== Segment start ==
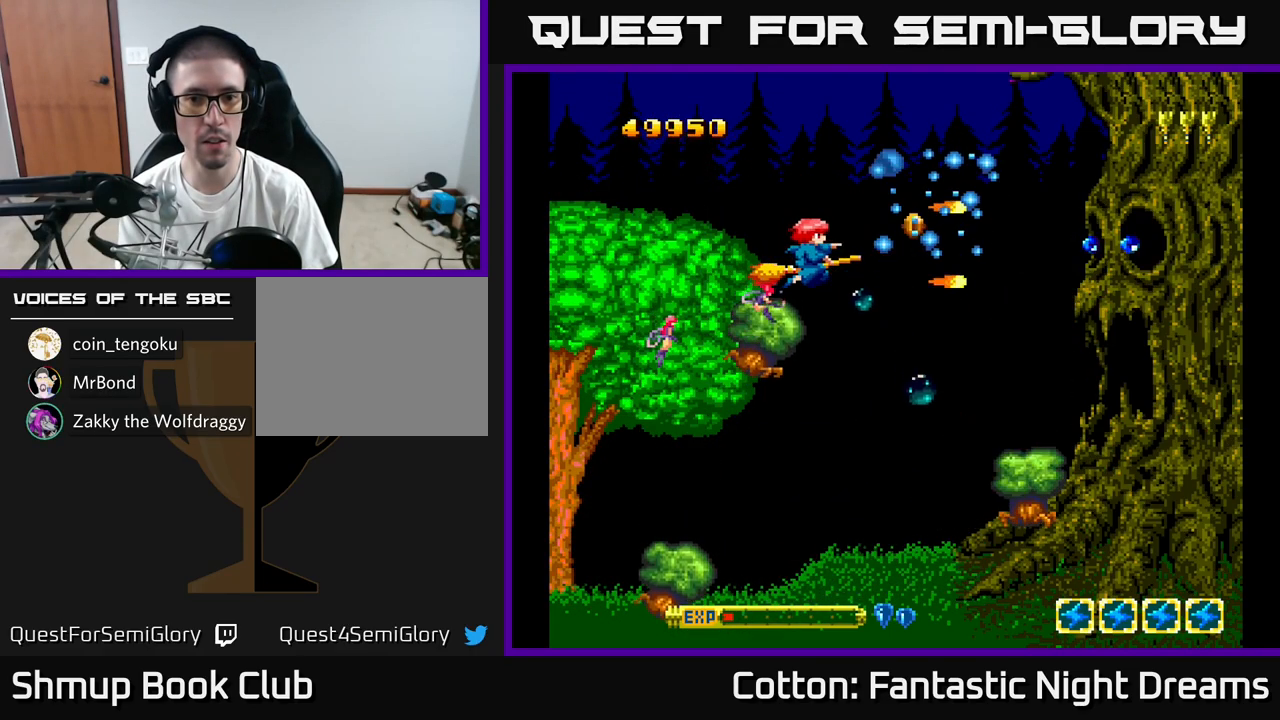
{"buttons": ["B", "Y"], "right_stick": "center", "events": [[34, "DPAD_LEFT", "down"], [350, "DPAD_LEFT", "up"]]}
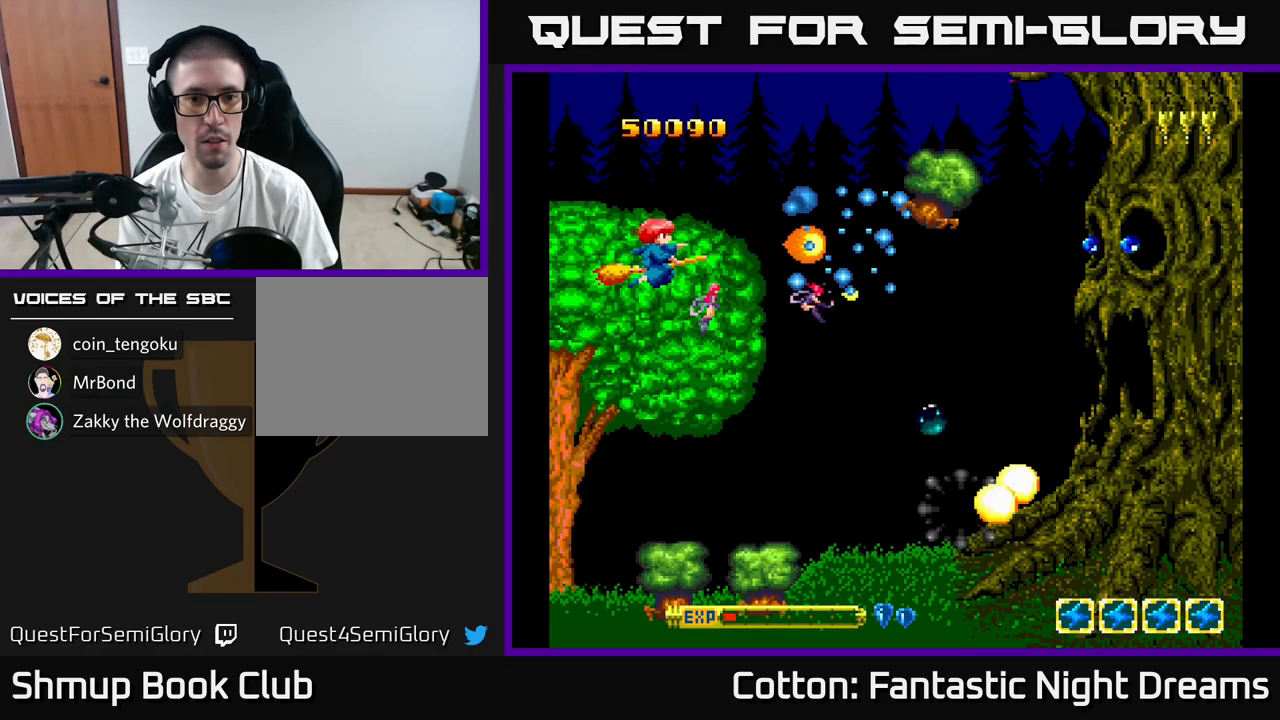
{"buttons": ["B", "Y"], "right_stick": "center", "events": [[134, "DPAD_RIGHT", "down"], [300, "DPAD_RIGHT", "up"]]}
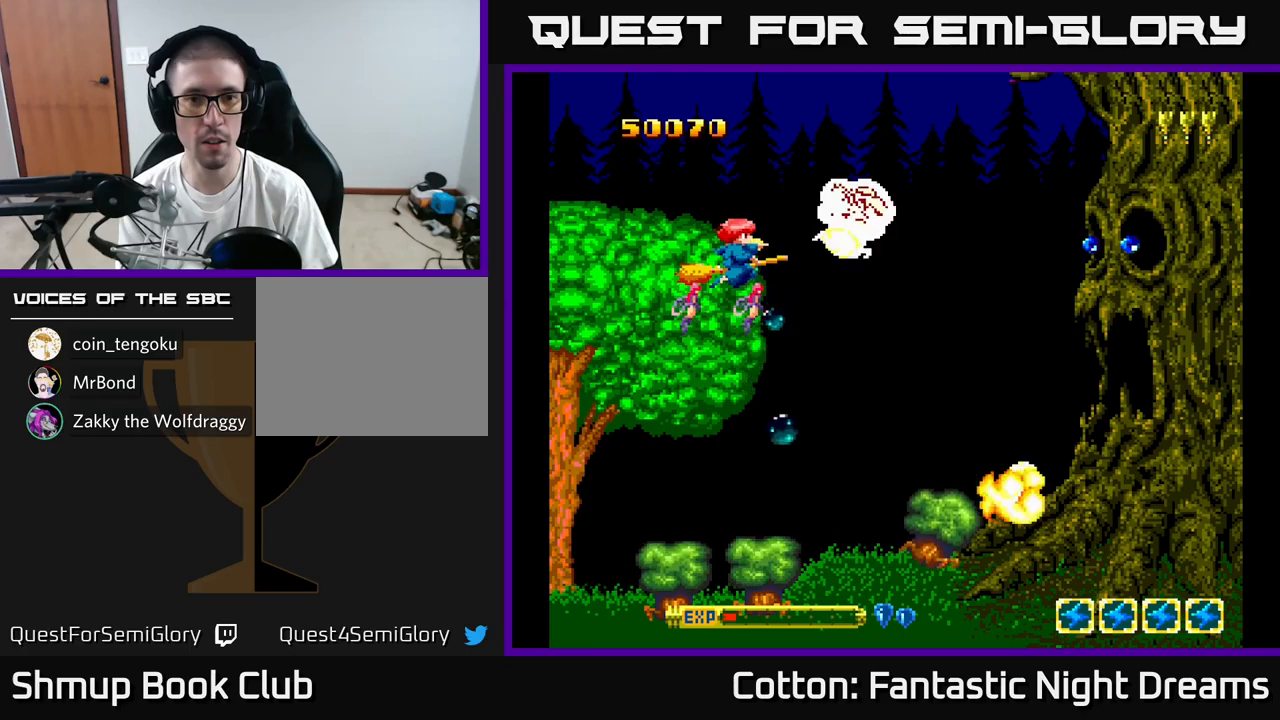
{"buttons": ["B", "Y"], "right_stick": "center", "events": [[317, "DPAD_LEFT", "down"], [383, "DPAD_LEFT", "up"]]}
== Segment end ==
== Segment start ==
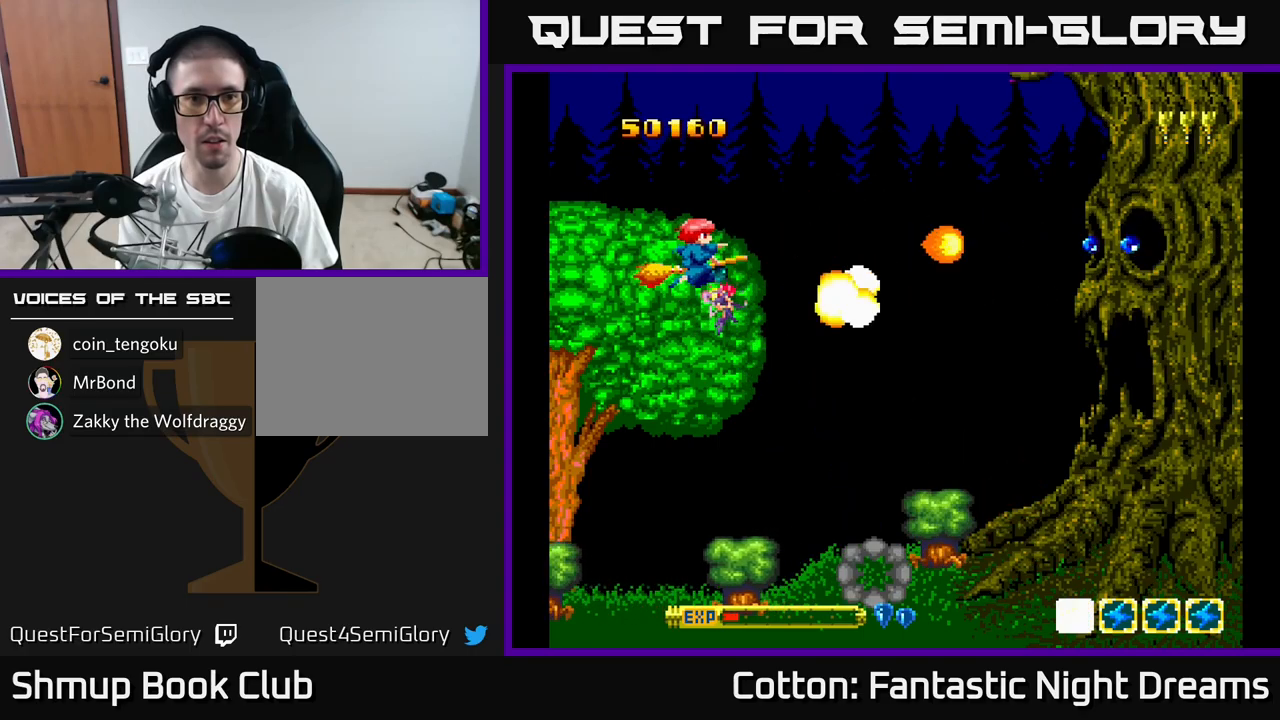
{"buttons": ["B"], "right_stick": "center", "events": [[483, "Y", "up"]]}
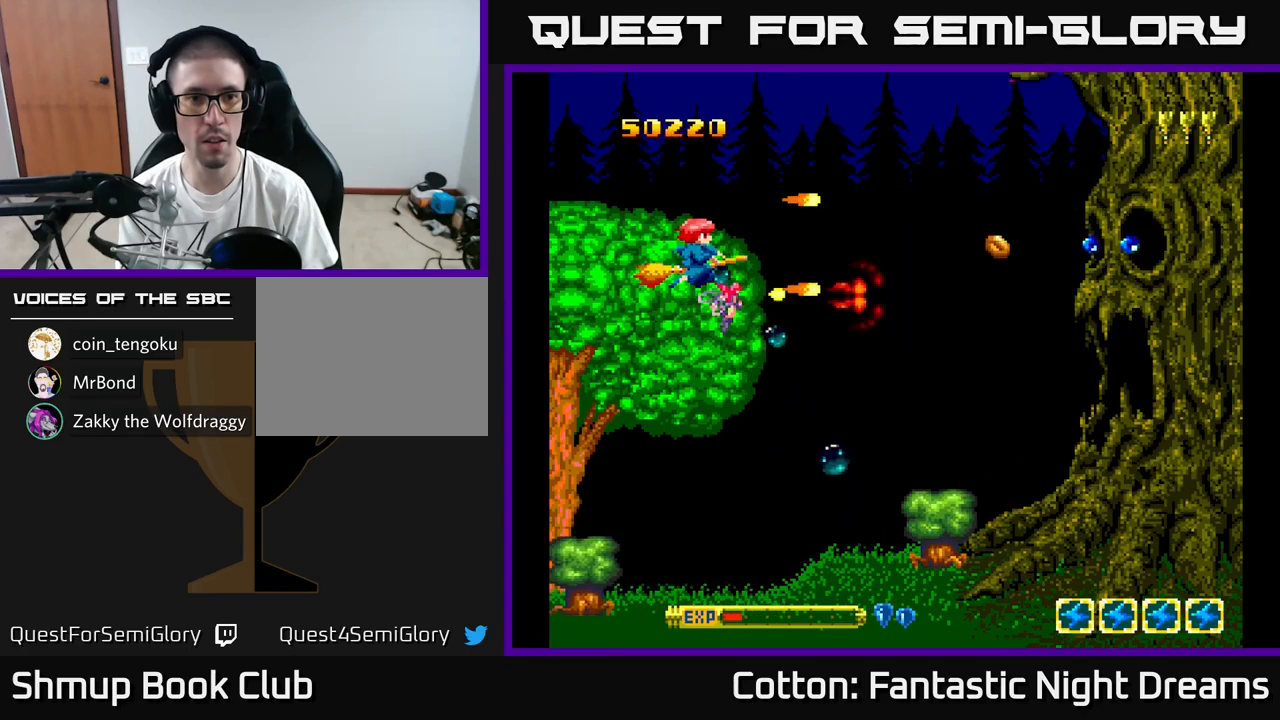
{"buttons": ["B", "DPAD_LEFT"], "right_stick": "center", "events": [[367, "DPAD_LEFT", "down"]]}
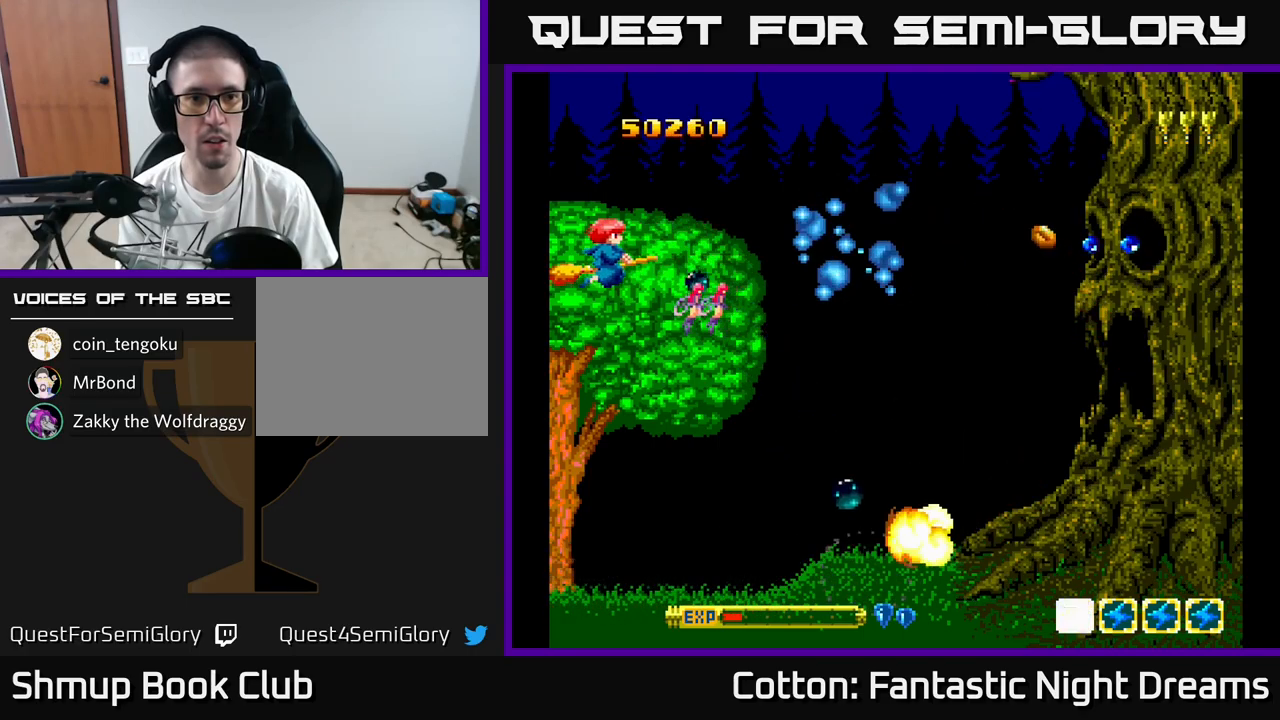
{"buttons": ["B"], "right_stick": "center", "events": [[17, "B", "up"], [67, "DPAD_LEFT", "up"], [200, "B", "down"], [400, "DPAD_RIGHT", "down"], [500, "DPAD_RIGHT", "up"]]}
== Segment end ==
== Segment start ==
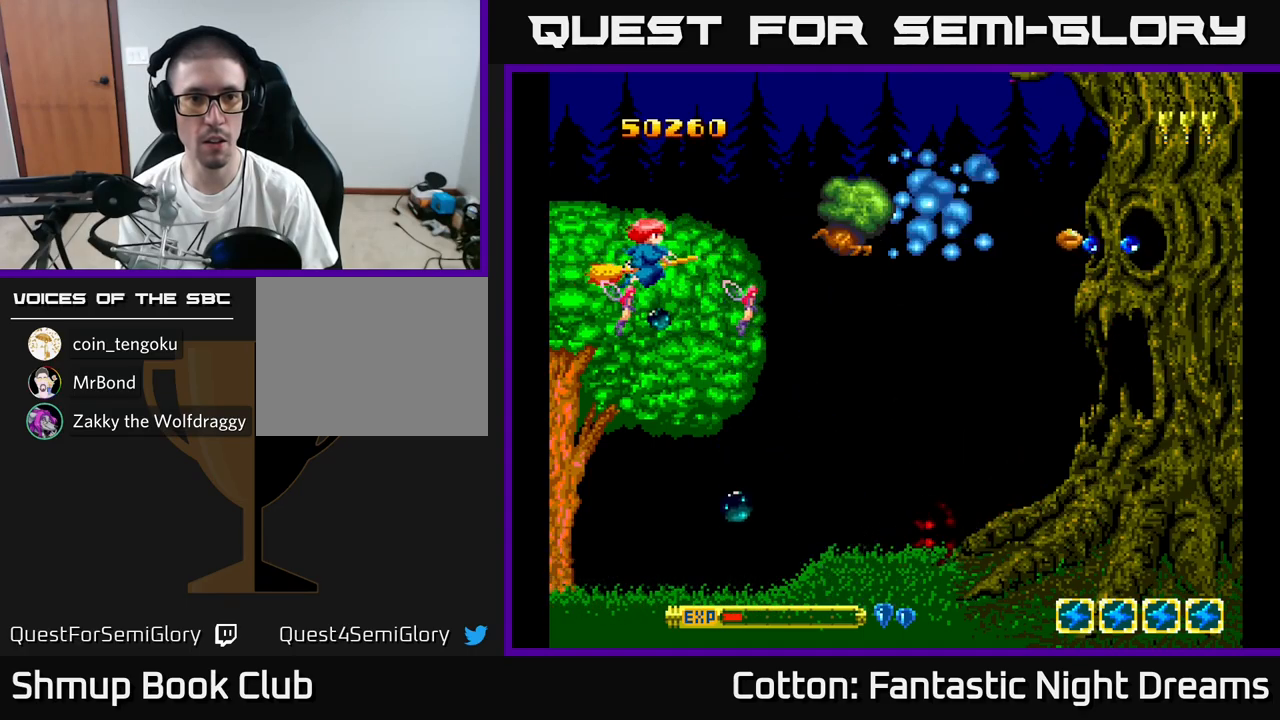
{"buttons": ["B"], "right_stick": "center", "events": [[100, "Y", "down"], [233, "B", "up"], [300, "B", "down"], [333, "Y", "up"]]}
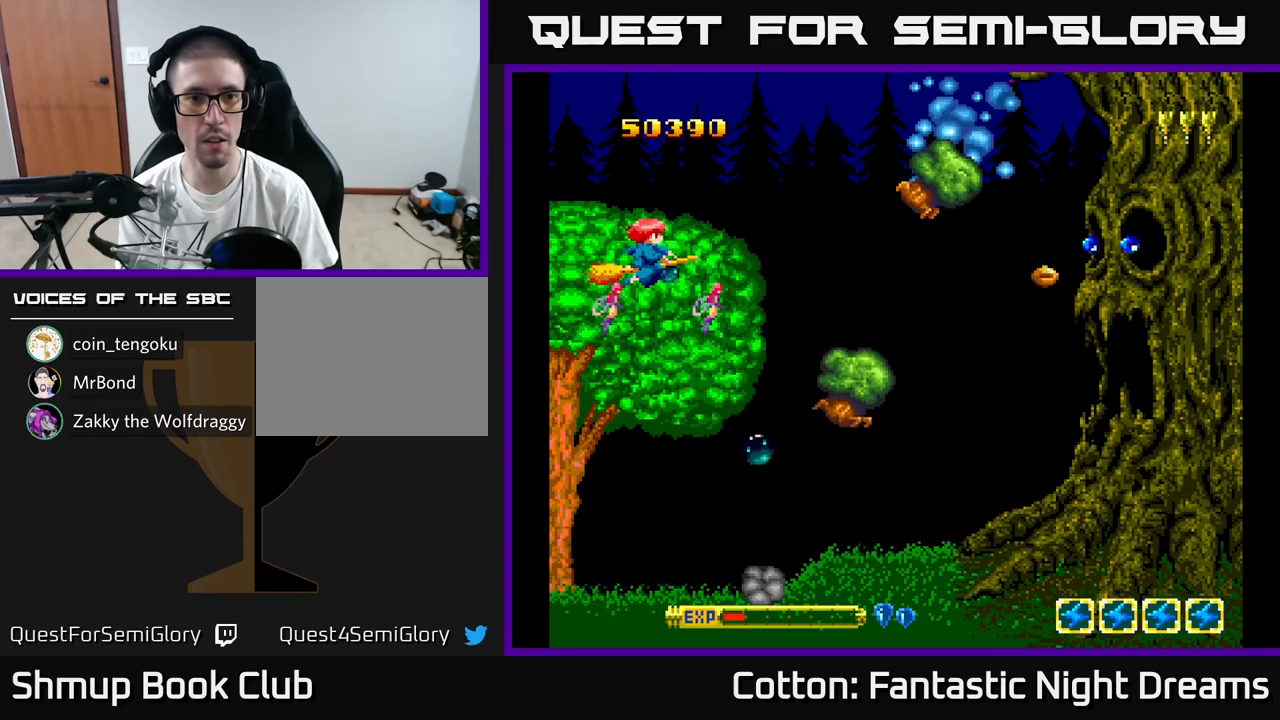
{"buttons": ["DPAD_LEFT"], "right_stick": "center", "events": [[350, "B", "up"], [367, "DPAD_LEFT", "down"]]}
== Segment end ==
[WHAT IS EXPECTED]:
Wherever a line above contains "down", copy that line.

[TASK OUTPUT]:
{"buttons": ["B", "Y"], "right_stick": "center", "events": [[34, "DPAD_LEFT", "down"], [350, "DPAD_LEFT", "up"]]}
{"buttons": ["B", "Y"], "right_stick": "center", "events": [[134, "DPAD_RIGHT", "down"], [300, "DPAD_RIGHT", "up"]]}
{"buttons": ["B", "Y"], "right_stick": "center", "events": [[317, "DPAD_LEFT", "down"], [383, "DPAD_LEFT", "up"]]}
{"buttons": ["B", "DPAD_LEFT"], "right_stick": "center", "events": [[367, "DPAD_LEFT", "down"]]}
{"buttons": ["B"], "right_stick": "center", "events": [[17, "B", "up"], [67, "DPAD_LEFT", "up"], [200, "B", "down"], [400, "DPAD_RIGHT", "down"], [500, "DPAD_RIGHT", "up"]]}
{"buttons": ["B"], "right_stick": "center", "events": [[100, "Y", "down"], [233, "B", "up"], [300, "B", "down"], [333, "Y", "up"]]}
{"buttons": ["DPAD_LEFT"], "right_stick": "center", "events": [[350, "B", "up"], [367, "DPAD_LEFT", "down"]]}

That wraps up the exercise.